TASK OBJECTIVE - Go through the listing below and output exactly the line with "cells demonstrate low", the line with "image reveals staining", and each line between; omit the rest.

DATA FOR PROCESSING -
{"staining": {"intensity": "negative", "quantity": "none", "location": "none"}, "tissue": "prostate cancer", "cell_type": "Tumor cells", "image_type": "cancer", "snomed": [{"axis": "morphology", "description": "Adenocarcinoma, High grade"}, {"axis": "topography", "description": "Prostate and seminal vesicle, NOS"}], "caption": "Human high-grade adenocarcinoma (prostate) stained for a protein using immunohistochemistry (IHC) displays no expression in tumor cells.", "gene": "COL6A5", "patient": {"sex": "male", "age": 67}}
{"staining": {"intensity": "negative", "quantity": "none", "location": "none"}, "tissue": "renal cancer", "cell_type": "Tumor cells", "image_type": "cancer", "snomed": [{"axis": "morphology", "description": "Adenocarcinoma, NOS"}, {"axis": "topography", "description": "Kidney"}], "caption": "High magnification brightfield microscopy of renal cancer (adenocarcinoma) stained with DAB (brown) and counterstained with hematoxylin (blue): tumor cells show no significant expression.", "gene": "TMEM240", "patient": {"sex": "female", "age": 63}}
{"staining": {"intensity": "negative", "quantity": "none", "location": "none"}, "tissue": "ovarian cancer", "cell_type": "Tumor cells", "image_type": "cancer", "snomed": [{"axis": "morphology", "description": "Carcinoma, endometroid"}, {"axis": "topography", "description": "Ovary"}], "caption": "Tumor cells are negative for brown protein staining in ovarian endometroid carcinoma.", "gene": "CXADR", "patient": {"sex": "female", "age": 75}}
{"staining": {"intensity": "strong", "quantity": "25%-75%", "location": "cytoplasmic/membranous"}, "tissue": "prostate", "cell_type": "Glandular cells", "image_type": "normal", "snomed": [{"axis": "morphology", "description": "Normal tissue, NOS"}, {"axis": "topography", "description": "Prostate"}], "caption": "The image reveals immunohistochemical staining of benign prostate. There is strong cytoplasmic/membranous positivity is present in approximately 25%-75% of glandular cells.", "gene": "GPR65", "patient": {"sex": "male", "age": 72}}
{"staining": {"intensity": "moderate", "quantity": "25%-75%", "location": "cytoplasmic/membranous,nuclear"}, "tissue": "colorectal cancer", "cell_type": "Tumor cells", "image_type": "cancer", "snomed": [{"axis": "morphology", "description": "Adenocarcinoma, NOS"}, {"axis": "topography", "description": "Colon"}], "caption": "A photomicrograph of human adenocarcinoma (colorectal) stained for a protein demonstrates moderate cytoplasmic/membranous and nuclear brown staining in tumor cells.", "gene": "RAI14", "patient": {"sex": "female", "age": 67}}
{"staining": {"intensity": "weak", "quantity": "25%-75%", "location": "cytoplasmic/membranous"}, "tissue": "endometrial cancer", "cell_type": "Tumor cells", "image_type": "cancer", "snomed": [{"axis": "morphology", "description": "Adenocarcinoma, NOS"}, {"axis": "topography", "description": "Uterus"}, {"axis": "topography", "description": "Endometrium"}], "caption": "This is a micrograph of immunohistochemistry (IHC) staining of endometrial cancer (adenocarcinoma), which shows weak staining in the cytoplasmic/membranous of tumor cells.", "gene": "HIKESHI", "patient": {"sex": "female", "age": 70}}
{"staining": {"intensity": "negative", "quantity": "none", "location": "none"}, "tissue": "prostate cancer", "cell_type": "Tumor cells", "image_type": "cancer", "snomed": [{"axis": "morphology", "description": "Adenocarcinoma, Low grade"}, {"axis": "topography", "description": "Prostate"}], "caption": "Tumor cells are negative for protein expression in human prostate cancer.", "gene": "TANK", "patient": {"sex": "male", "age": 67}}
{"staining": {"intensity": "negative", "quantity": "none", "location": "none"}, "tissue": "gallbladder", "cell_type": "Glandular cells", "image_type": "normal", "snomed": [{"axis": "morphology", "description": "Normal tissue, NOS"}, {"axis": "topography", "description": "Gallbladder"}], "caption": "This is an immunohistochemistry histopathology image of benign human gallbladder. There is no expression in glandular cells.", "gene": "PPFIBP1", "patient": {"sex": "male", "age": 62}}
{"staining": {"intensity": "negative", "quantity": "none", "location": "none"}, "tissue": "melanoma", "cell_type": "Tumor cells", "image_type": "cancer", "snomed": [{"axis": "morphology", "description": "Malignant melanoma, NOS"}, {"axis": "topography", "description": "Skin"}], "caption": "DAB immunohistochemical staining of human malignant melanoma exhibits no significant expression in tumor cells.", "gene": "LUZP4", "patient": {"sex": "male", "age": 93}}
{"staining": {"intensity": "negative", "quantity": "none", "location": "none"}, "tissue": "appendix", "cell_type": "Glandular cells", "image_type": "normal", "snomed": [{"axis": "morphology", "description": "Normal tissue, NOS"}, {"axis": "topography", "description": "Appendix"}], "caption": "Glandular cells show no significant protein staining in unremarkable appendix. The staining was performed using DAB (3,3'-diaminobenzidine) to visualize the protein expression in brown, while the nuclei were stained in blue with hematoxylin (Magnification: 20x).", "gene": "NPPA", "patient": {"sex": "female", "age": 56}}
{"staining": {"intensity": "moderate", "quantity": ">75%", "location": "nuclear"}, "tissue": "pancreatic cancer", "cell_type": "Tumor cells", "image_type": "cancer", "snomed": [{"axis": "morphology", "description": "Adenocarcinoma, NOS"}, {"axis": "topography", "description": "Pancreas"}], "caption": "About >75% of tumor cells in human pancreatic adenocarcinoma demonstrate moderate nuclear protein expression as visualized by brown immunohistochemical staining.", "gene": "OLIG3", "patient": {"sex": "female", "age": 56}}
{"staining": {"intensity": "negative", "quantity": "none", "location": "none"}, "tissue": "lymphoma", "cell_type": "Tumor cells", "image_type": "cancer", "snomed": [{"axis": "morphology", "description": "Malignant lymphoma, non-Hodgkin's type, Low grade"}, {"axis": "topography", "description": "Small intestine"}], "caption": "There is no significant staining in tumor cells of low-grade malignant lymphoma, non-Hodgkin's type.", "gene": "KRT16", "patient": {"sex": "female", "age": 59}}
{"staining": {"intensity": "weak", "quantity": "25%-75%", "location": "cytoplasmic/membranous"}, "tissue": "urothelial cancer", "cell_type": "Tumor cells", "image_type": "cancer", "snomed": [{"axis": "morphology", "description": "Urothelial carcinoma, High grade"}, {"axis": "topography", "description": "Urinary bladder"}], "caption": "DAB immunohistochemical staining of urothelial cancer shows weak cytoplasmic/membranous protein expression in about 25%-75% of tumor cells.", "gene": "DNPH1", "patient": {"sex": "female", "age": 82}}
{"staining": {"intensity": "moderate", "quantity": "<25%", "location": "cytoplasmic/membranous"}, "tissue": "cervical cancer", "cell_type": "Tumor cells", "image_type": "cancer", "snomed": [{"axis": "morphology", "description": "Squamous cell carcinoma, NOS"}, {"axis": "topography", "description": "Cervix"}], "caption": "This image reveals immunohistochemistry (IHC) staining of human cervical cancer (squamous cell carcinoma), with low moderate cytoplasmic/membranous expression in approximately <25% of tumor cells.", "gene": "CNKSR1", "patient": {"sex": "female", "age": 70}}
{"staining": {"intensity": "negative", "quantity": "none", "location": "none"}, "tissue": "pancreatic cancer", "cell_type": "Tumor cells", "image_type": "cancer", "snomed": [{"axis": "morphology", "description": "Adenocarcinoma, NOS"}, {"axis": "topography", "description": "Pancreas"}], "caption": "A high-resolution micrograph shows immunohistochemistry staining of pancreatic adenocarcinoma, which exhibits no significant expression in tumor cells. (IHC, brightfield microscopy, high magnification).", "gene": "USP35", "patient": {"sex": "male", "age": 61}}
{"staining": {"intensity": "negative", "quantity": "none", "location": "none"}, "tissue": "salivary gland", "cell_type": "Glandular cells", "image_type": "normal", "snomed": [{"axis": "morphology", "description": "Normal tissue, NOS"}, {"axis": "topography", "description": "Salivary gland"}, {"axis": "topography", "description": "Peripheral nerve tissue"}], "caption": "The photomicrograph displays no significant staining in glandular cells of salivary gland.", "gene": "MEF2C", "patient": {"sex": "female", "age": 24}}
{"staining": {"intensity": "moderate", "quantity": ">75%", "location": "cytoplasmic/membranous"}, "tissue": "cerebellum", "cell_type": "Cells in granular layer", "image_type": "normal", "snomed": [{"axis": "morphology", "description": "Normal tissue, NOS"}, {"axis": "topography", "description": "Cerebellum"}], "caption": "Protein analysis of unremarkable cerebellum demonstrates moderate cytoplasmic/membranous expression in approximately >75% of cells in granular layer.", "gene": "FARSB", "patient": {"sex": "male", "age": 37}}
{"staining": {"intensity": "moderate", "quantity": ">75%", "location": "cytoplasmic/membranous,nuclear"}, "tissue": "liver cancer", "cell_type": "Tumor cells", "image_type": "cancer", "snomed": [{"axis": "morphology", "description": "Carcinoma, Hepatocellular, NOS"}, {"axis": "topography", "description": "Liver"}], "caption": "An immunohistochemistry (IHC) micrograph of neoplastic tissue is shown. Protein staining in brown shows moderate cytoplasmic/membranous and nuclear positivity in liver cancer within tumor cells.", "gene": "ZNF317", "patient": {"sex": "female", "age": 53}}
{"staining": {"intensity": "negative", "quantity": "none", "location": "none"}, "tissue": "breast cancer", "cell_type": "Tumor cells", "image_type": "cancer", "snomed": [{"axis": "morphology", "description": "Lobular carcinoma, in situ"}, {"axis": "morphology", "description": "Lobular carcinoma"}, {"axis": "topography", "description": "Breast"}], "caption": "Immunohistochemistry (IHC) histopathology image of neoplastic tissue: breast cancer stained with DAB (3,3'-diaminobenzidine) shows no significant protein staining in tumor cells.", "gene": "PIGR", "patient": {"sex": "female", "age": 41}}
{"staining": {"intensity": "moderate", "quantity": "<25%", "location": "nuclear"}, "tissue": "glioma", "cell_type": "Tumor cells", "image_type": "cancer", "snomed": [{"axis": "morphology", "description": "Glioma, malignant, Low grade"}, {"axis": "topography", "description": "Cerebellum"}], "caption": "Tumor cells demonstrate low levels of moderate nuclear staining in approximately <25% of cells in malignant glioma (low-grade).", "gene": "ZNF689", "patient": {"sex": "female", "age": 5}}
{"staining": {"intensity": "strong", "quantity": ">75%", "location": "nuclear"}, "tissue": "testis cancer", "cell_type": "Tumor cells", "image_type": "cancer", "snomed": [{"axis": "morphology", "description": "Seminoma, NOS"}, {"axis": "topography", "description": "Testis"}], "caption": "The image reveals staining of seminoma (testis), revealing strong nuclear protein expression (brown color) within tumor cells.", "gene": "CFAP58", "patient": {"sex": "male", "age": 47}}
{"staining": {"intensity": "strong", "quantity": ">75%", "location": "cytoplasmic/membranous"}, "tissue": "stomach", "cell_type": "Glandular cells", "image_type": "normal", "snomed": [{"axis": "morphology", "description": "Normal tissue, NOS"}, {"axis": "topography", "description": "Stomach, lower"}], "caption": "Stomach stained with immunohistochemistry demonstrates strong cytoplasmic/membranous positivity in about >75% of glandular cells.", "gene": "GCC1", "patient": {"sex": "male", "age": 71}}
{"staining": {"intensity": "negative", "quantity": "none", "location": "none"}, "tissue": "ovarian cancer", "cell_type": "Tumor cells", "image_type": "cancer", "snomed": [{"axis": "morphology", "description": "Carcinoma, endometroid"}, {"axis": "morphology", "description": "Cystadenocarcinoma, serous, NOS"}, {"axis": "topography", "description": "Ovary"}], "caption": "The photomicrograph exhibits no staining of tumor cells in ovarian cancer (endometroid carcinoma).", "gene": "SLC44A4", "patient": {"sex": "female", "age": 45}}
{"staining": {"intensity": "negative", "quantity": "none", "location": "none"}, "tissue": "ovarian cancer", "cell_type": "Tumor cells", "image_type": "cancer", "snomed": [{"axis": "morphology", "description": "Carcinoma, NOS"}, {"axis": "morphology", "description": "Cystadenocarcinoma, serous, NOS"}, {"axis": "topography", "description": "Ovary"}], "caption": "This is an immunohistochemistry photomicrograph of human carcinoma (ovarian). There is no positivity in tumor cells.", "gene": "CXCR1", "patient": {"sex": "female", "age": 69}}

RESULT OF THE EXERCISE -
{"staining": {"intensity": "moderate", "quantity": "<25%", "location": "nuclear"}, "tissue": "glioma", "cell_type": "Tumor cells", "image_type": "cancer", "snomed": [{"axis": "morphology", "description": "Glioma, malignant, Low grade"}, {"axis": "topography", "description": "Cerebellum"}], "caption": "Tumor cells demonstrate low levels of moderate nuclear staining in approximately <25% of cells in malignant glioma (low-grade).", "gene": "ZNF689", "patient": {"sex": "female", "age": 5}}
{"staining": {"intensity": "strong", "quantity": ">75%", "location": "nuclear"}, "tissue": "testis cancer", "cell_type": "Tumor cells", "image_type": "cancer", "snomed": [{"axis": "morphology", "description": "Seminoma, NOS"}, {"axis": "topography", "description": "Testis"}], "caption": "The image reveals staining of seminoma (testis), revealing strong nuclear protein expression (brown color) within tumor cells.", "gene": "CFAP58", "patient": {"sex": "male", "age": 47}}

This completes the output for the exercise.